Les effets attendus du projet d’étude de faisabilité du Centre intégré de traitement des déchets de Hamici sont d’ordre écologique mais aussi économique.

Dans une rencontre algéro-sud-coréenne, hier à l’hôtel Djazair, sur la présentation finale de ce projet, le chef de projet sud-coréen a indiqué que cette étude permettra au pays de devenir pionnier de l’écologie en Afrique. «L’acquisition du savoir-faire sur le traitement avancé améliorera la technologie de gestion des déchets en Algérie.
Elle pourra, grâce à ce programme, transformer son système, qui dépend de l’enfouissement, en un système de valorisation et de gestion des déchets», a-t-il assuré. Ce plan, qui prévoit l’installation du tri mécanique, permettra aussi la valorisation et la vente des déchets récupérés via ce système. Actuellement, a-t-il souligné, 99% des déchets sont enfouis et très peu valorisés en dehors du plastique. «Le taux de récupération et de valorisation des déchets est très faible, ne dépassant pas les 0,31%. Il est essentiel de changer le mode de traitement des déchets», a-t-il estimé. Il a appelé, également, à la prise en charge d’urgence des déchets stockés en plein air, au développement d’une filière d’incinération pour réduire l’enfouissement et à apporter une valeur ajoutée sur le plan économique par la valorisation.
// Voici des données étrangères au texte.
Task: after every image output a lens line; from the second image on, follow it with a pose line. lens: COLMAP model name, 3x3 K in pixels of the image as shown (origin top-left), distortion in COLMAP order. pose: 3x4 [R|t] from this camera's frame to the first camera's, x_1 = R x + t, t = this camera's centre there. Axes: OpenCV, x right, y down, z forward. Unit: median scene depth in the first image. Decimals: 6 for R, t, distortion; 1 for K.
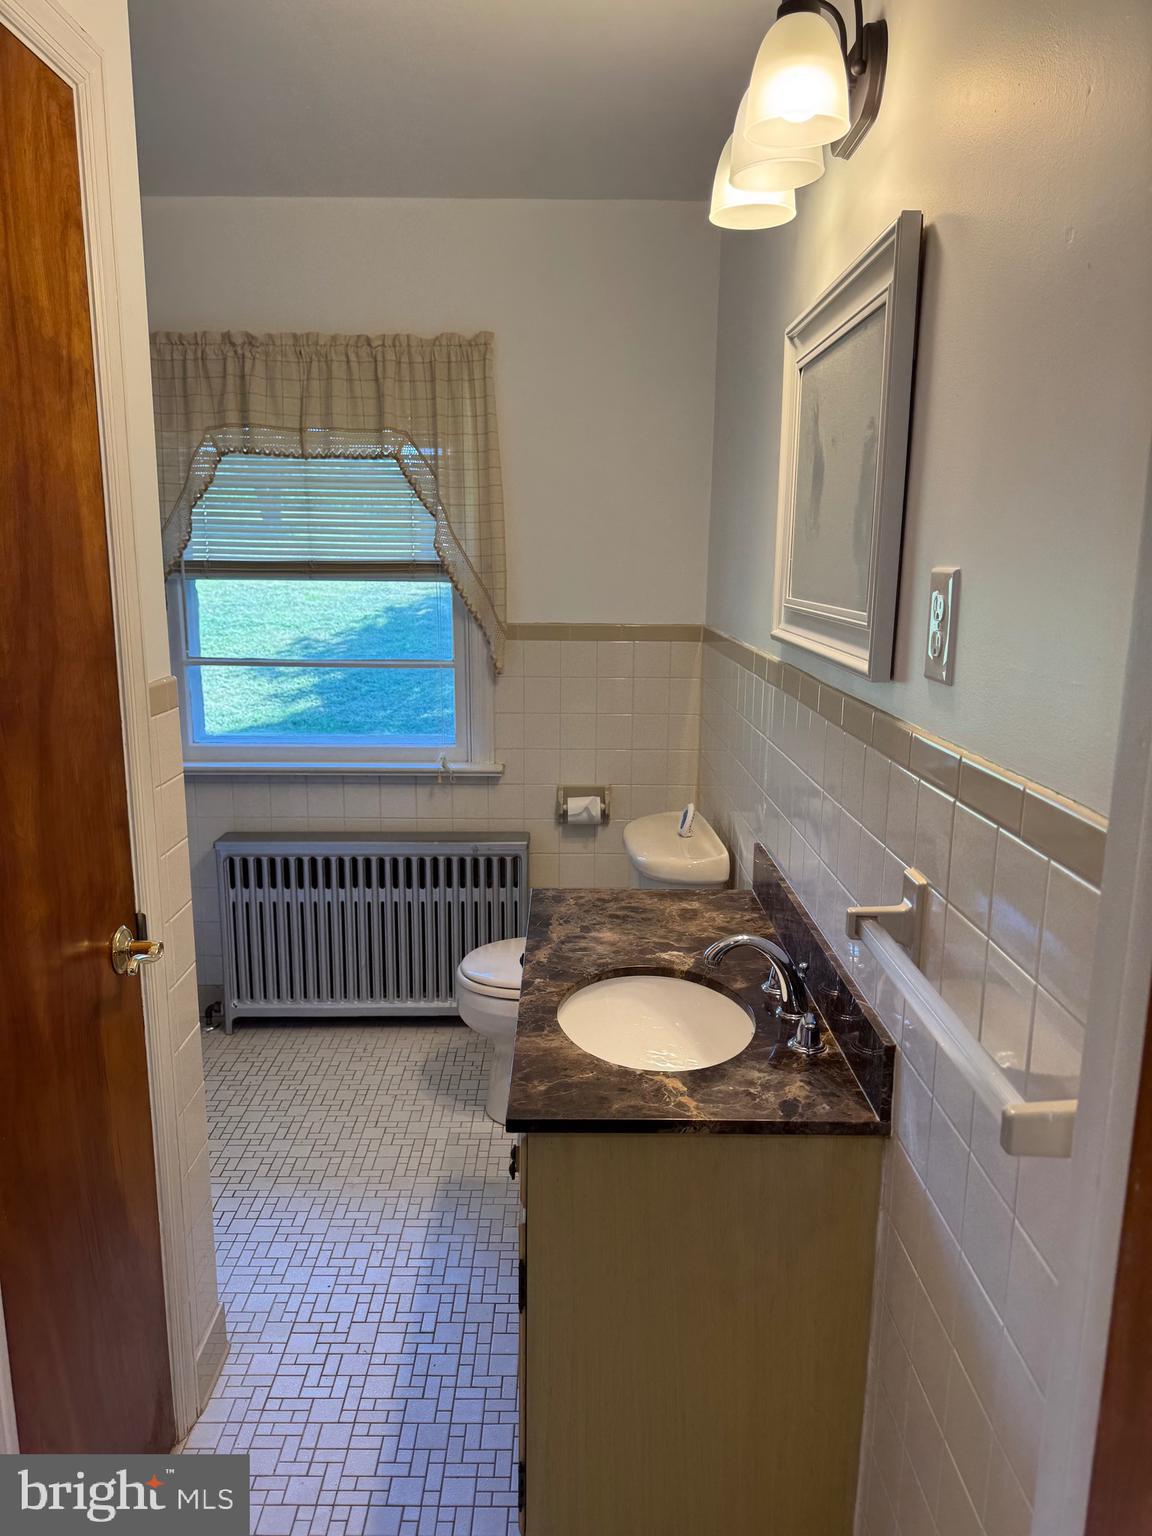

«La chaleur générée lors de l’incinération des déchets pourrait être récupérée pour produire de l’électricité, apportant ainsi des bénéfices avec la mise en vente de cette énergie», a-t-il souligné. Ce projet, qui nécessite un financement public et privé, pourrait traiter les déchets de 40 communes d’Alger, qui dégagent 1 800 tonnes/jour, ainsi que ceux de 17 communes prises en charge par le CET de Corso. Le chef de projet a indiqué que ce dernier sera bientôt saturé. Ce qui nécessite, par conséquent, l’aménagement d’un nouveau CET, sinon l’extension de celui de Hamici. Le but du projet d’étude est d’élaborer un plan modèle des installations de traitement des déchets en Algérie. Et ce, à partir de l’étude et l’identification des problèmes des installations du CET de Hamici, de prévisions démographiques et sur les volumes des déchets, qui sont en hausse. Il s’agira, par ailleurs, de déterminer la capacité optimale de ce CET. Le vice-ministre coréen de l’Environnement, M. Ahn Byung Ok, a estimé que cette étude jouera un rôle important dans la stratégie et le plan d’orientation futurs de l’Algérie dans le secteur. «Il contribuera à arriver à zéro déchet en Algérie», a-t-il assuré.
C’est ce que la ministre de l’Environnement et des Energies renouvelables, Mme Fatma Zohra Zerouati, a également affirmé. Rappelant que cette étude s’inscrit dans le cadre d’un mémorandum d’entente entre l’Algérie et la Corée du Sud dans le domaine de l’environnement et du développement durable, elle a signalé que le financement public-privé est nécessaire pour la réalisation de ce projet, dont la date de démarrage des travaux n’est pas encore déterminée, ainsi que le partenaire étranger qui sera chargé de la mise en œuvre technique. «Il s’agit de gros investissements où le secteur privé doit s’impliquer», a-t-elle conclu.